Die Wortwahl des Richters bringt die Verteidiger in Stellung, die sich dagegen verwehren, eine „Debatte über unanständige Gesellschaften“ zu führen. Jaschinksi erklärt, die Gründung von Zweckgesellschaften sei damals der einzige Weg gewesen, um mittelständischen Unternehmen in schwieriger Zeit außerhalb des Bankgeschäfts einen Kredit zu besorgen. Wären die Zweckgesellschaften in die Konzernbilanz eingegliedert worden, hätten die Unternehmen ihre Kredite nicht in der gewünschten Höhe erhalten. Auch, weil die Bank für diese Kredite Eigenkapital hätte bereitstellen müssen.

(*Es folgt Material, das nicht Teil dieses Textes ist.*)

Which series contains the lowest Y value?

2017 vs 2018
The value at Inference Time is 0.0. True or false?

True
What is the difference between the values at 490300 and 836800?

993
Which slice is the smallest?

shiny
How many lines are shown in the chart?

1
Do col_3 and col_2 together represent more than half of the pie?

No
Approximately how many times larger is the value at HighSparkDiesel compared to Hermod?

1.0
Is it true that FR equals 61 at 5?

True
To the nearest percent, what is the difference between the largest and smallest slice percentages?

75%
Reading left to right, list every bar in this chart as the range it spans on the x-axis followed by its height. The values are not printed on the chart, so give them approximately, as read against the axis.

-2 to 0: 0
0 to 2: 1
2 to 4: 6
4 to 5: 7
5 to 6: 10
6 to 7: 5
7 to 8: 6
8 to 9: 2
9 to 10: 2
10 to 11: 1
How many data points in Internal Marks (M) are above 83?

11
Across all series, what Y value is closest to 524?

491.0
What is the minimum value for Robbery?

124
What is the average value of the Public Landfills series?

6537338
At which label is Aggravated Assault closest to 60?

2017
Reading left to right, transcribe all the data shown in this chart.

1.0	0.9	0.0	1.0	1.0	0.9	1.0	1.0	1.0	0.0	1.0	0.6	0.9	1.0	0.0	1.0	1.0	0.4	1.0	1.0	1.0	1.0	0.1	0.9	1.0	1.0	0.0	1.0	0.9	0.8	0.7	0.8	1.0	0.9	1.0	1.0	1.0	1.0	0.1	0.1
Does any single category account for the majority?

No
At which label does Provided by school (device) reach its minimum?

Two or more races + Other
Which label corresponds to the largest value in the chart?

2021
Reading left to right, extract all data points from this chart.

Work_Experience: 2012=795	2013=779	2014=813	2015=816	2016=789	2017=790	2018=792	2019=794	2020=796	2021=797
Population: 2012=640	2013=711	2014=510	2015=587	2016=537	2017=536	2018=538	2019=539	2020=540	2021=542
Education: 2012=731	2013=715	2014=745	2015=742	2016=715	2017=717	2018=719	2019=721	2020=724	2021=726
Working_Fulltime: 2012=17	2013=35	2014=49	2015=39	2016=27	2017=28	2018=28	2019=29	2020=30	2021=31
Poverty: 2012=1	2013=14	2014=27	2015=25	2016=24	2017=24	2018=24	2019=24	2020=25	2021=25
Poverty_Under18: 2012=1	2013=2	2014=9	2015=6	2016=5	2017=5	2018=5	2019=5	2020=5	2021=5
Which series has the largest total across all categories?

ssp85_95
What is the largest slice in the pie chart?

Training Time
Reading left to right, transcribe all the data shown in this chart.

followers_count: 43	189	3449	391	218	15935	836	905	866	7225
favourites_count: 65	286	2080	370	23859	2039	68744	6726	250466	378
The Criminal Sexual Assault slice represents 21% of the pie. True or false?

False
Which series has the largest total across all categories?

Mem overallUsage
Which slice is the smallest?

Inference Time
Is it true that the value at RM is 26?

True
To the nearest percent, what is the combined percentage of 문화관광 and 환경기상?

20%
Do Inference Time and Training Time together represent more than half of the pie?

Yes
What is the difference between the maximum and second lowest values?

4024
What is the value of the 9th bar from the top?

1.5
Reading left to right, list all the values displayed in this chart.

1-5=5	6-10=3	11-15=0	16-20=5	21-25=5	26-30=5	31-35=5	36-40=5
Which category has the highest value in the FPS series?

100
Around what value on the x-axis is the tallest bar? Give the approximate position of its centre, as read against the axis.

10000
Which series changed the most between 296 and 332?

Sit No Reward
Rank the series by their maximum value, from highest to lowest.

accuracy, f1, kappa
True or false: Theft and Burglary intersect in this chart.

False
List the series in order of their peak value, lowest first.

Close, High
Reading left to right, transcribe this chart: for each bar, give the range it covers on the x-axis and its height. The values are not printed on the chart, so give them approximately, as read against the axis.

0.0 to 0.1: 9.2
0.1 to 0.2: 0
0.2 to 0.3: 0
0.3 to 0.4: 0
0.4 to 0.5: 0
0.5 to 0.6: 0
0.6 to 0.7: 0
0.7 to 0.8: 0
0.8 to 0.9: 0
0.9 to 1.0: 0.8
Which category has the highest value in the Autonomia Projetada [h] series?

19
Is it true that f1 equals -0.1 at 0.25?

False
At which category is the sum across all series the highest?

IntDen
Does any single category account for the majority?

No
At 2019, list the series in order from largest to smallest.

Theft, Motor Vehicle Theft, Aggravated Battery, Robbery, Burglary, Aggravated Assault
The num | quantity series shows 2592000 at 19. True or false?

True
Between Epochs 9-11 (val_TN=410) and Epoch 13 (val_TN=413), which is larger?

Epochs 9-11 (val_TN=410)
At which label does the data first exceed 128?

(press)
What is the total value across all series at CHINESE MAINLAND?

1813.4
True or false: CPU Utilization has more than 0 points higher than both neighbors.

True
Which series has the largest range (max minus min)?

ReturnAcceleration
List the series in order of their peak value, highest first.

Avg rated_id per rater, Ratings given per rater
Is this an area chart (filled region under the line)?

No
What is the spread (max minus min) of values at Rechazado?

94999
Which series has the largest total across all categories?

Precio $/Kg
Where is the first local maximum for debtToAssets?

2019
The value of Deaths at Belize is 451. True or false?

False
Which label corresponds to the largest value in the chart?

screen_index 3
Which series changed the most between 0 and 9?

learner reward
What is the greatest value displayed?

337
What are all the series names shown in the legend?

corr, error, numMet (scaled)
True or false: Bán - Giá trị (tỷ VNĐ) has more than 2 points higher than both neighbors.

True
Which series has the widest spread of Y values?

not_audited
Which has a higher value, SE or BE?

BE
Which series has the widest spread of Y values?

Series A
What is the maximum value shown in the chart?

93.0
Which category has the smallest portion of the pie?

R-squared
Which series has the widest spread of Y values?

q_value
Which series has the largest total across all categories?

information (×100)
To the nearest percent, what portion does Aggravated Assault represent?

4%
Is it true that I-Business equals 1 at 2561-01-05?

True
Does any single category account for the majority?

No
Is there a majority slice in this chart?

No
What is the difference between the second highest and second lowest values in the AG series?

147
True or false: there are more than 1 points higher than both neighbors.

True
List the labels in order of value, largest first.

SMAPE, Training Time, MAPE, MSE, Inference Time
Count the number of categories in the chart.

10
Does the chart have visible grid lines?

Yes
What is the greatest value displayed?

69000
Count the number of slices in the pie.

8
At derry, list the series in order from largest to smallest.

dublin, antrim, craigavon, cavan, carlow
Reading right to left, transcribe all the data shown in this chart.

Der Richter bohrt weiter. Er will die Frage klären, ob nicht doch ein Treuhandverhältnis zwischen der LBBW und den Zweckgesellschaften bestand und diese somit in der Bilanz hätten auftauchen müssen. Schnelle insistiert: „Wo ist der schriftliche Auftrag der Bank an die Kanzlei für die Errichtung von Zweckgesellschaften?“ Von der LBBW habe das Gericht die Auskunft bekommen, dass der Vertrag nicht gefunden werden konnte. Angesichts des Finanzierungsvolumens in Milliardenhöhe, das über diese Zweckgesellschaften abgewickelt wurde, mag der Richter das nicht glauben. Schnelle will wissen, wie die Direktoren der Zweckgesellschaften hießen, die auf Empfehlung der LBBW die ABS-Papiere, also die durch Vermögensgegenstände abgesicherten Wertpapiere kauften. „Welche Ausbildung haben sie, was ist ihr beruflicher Hintergrund, was bekommen die Direktoren für ihre Arbeit?“, legt er nach. Jaschinski irritieren diese Fragen sichtlich. Antworten, die den Richter zufriedenstellen, hat er nicht parat.

Vor der Befragung des früheren LBBW-Chefs hat sein früherer Kollege Bernhard Walter zu den Risiken in den Zweckgesellschaften ausgesagt. Der frühere Kredit-Vorstand betont, dass die LBBW zwar strategisch auf die Finanzierungsgeschäfte über Zweckgesellschaften setzte, aber nur „in sehr moderatem Umfang“. Fast acht Milliarden Volumen sei eine „gewaltige Zahl“, so Walter, es entsprach aber nur 1,5 Prozent der Bilanzsumme der Bank. Bei der IKB und der Sachsen LB war das seinerzeit anders. Dort machten diese Wertpapiere 47 bzw. 45 Prozent der Bilanzsumme aus, so Walter. In den Jahren 2005 und 2006 sei das Ausfallrisiko der Papiere bei der LBBW gering gewesen, „jedes Portfolio von Mittelstandskrediten ist deutlich risikoreicher“. Erste Wertberichtigungen aus diesen Papieren habe die LBBW Ende 2007 gebildet – damals war die Finanzmarktkrise bereits in Gang. Auslöser waren sogenannte Subprime-Kredite, also schlechteste Kredite, die in einem Wertpapier gebündelt wurden. In solche Papiere hatte die LBBW weder direkt noch über die Zweckgesellschaften investiert, betont Walter.